* **What to produce**
Wherever a line below holds the word "format", copy that line.

Segment Start: Exercise material

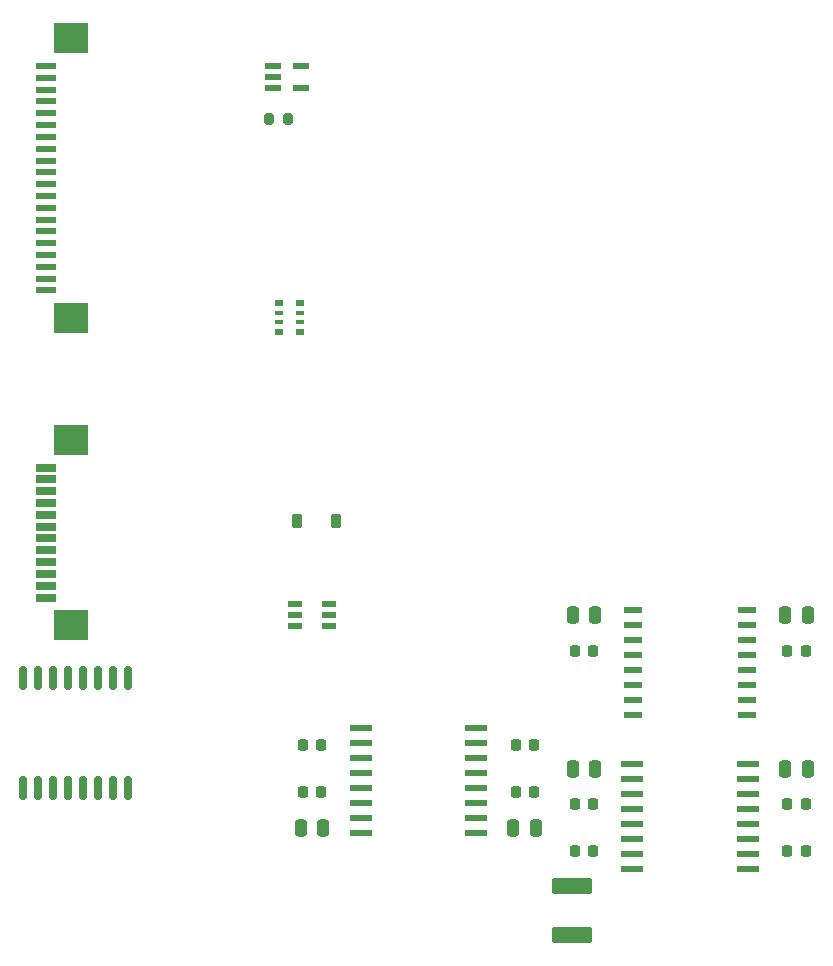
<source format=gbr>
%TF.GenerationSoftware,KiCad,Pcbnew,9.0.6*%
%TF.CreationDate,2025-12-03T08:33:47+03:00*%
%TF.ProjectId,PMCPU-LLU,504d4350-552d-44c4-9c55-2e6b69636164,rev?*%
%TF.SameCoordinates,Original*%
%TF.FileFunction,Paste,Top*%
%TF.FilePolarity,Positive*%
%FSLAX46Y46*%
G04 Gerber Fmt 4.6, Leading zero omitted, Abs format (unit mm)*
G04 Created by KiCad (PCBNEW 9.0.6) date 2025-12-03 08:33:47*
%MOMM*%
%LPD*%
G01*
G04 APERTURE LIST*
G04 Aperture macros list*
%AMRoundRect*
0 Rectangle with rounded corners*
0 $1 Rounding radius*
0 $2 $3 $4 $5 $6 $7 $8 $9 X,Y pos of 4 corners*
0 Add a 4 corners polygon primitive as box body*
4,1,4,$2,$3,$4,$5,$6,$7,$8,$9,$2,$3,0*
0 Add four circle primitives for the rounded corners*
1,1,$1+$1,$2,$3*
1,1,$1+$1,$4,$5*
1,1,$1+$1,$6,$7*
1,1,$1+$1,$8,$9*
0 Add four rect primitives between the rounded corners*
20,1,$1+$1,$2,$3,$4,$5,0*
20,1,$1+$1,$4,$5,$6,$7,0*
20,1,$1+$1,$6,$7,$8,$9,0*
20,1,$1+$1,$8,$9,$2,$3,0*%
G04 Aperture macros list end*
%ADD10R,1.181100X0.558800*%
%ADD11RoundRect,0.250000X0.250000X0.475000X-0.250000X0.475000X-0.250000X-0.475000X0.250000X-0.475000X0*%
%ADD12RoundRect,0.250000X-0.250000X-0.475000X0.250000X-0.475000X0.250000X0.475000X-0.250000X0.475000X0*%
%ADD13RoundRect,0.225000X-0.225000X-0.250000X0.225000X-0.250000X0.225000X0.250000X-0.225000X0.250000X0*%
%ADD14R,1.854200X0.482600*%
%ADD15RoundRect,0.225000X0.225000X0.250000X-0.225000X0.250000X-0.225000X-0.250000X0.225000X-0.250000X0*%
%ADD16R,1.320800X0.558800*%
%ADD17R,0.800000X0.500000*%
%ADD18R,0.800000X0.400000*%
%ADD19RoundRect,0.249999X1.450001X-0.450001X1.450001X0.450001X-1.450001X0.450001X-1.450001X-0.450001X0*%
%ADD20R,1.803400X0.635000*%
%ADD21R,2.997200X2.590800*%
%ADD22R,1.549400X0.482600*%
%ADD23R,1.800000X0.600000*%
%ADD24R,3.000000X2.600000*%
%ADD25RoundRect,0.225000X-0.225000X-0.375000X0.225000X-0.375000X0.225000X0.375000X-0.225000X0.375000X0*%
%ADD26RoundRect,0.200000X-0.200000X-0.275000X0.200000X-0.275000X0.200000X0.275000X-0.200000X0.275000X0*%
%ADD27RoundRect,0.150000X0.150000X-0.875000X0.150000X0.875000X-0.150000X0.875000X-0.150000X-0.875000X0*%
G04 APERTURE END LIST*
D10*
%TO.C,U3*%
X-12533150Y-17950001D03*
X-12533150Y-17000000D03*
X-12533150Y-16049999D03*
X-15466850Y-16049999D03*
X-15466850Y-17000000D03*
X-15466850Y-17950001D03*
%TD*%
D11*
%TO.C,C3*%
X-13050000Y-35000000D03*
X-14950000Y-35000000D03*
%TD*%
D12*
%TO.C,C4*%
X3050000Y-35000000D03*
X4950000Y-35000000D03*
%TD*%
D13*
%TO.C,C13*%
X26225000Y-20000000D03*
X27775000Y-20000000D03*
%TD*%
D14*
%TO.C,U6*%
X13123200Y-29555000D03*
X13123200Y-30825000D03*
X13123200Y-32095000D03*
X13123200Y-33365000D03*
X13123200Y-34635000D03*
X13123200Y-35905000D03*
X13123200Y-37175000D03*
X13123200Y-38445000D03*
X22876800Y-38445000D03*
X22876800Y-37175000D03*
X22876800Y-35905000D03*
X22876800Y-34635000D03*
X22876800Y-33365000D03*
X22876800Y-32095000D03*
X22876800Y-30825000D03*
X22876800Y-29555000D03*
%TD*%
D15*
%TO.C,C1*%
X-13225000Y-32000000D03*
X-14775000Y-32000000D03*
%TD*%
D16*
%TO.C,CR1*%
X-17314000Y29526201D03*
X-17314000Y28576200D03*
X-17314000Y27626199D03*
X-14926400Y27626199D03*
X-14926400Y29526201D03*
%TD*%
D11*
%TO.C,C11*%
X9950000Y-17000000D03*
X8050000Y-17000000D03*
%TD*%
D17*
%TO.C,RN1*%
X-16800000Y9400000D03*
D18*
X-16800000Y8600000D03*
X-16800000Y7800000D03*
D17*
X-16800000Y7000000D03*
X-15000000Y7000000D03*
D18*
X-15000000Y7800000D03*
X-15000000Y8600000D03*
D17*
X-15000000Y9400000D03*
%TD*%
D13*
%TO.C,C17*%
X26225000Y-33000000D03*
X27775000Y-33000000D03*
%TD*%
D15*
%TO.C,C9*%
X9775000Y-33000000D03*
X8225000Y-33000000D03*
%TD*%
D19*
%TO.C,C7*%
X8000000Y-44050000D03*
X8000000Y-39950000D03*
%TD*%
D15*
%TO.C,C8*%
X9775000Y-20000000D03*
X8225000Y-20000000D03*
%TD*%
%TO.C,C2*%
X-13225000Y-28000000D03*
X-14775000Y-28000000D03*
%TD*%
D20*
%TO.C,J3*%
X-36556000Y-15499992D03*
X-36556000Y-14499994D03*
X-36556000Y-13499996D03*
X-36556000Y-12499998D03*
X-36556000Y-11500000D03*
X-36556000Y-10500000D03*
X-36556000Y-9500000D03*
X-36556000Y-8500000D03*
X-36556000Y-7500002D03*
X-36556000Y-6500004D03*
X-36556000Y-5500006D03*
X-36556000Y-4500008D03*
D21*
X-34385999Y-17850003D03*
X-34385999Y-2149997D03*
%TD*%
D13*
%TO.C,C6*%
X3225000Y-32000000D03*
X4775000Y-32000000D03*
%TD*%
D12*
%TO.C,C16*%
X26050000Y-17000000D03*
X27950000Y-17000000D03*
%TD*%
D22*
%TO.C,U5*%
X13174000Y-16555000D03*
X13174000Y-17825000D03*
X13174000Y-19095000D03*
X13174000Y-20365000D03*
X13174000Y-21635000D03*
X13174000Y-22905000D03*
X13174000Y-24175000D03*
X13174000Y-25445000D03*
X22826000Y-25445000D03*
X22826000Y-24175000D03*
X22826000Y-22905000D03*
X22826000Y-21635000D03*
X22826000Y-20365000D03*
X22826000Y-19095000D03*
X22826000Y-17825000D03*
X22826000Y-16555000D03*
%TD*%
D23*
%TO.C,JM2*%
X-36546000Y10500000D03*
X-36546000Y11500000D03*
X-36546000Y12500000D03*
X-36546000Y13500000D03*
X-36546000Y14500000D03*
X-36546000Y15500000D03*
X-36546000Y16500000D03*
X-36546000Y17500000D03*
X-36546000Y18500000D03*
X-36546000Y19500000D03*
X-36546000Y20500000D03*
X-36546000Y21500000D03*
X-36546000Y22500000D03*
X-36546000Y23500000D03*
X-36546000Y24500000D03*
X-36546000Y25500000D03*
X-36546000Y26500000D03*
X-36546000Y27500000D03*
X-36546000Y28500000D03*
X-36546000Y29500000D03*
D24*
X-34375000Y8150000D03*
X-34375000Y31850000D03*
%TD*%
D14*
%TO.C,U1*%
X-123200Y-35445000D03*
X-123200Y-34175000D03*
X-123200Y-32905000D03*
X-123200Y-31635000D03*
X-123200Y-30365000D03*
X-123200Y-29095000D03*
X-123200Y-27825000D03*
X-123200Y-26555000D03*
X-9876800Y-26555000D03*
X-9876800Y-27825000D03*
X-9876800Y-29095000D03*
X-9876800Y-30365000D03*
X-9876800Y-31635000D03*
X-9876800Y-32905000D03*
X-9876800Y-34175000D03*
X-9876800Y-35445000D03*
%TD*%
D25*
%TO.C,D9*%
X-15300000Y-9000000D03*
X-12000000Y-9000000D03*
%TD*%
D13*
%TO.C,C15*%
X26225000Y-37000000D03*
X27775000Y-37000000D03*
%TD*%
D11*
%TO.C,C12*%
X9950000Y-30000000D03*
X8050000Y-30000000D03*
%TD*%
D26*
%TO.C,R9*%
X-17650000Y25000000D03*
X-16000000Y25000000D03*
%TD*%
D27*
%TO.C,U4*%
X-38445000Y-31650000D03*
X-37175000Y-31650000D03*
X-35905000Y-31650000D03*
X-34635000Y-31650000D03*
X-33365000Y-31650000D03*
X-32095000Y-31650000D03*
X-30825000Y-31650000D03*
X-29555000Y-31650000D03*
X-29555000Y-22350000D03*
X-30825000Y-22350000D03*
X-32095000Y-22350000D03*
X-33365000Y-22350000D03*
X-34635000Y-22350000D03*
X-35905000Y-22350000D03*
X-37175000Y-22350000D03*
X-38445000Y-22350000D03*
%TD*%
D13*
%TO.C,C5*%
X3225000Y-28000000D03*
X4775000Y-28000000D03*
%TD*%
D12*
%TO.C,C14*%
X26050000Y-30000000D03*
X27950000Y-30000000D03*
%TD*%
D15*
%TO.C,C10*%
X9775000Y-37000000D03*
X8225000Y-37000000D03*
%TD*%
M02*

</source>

Segment End: Exercise material
Segment Start: Exercise material

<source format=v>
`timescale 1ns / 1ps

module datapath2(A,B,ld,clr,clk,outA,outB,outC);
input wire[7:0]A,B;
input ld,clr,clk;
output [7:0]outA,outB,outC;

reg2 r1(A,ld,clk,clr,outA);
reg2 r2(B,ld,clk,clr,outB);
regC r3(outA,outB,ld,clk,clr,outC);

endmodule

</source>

Segment End: Exercise material

* **Answer box**
<source format=gbr>
G04 Gerber Fmt 4.6, Leading zero omitted, Abs format (unit mm)*
<source format=v>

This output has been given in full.